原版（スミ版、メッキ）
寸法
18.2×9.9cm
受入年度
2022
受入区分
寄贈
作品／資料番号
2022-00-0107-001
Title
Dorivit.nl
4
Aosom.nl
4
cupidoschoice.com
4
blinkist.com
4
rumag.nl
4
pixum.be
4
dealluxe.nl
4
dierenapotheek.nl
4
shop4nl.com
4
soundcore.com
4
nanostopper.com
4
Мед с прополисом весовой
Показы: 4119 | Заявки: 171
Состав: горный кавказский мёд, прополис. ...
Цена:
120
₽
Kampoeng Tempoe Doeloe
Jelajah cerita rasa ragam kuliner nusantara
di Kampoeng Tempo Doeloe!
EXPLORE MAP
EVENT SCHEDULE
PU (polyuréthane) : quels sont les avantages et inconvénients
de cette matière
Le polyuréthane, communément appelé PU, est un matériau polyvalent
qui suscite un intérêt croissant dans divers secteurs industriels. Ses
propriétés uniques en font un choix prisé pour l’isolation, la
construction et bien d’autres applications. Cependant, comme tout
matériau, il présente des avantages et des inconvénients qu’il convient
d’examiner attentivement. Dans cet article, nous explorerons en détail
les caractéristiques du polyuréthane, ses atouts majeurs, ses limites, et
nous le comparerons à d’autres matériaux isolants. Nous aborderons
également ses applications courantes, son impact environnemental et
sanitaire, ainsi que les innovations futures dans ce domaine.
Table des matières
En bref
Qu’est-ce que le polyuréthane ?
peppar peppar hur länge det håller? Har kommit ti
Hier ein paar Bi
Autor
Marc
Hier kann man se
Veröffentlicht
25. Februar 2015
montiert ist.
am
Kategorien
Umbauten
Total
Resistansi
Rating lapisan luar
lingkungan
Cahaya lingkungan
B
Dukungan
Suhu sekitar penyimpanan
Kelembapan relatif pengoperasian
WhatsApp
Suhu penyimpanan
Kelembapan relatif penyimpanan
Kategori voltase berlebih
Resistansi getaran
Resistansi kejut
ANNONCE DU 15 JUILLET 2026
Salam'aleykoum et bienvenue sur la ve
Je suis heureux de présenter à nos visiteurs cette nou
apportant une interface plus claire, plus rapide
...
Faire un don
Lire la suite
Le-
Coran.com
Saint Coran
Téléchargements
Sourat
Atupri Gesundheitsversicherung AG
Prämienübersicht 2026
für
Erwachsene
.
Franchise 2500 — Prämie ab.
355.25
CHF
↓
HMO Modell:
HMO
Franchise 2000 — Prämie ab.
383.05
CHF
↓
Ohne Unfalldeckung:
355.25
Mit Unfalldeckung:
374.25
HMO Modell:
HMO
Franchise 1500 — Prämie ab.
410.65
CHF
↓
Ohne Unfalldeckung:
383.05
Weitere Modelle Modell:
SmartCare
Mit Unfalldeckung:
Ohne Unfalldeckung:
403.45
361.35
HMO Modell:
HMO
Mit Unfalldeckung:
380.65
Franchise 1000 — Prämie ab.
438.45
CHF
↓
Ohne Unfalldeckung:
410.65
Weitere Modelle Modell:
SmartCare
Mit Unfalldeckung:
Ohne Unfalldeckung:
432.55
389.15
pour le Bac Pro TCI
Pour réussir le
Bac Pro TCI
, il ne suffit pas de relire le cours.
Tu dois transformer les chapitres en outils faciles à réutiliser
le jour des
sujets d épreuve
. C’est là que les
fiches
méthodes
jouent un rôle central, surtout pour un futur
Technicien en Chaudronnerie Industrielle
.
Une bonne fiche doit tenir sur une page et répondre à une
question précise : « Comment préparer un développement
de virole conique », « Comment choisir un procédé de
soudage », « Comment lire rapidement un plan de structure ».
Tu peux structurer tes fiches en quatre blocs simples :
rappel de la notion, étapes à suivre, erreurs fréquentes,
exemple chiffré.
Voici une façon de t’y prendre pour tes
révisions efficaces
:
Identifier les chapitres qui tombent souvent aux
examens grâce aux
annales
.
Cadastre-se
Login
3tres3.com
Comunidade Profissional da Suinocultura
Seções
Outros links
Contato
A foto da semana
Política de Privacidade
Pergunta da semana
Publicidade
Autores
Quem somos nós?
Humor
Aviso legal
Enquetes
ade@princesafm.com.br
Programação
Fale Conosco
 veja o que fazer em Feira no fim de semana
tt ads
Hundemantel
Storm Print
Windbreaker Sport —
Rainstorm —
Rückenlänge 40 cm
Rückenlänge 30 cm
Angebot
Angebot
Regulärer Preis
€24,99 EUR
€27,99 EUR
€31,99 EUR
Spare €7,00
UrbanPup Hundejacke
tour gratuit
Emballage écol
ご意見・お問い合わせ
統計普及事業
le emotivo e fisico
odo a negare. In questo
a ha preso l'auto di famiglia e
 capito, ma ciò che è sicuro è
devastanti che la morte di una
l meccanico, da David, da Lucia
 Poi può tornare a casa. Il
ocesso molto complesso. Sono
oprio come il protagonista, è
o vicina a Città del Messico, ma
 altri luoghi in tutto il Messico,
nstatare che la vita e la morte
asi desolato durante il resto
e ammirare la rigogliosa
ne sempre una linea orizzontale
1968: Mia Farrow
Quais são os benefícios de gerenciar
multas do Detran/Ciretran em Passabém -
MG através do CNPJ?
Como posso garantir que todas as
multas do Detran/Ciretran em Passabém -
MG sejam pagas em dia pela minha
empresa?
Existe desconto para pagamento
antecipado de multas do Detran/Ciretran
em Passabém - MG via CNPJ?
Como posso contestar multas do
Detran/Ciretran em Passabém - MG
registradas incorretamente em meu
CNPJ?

(WHAT THE TASK ASKS): Show each line of the records above containing "chapitres".

(EXERCISE SOLUTION):
Tu dois transformer les chapitres en outils faciles à réutiliser
Identifier les chapitres qui tombent souvent aux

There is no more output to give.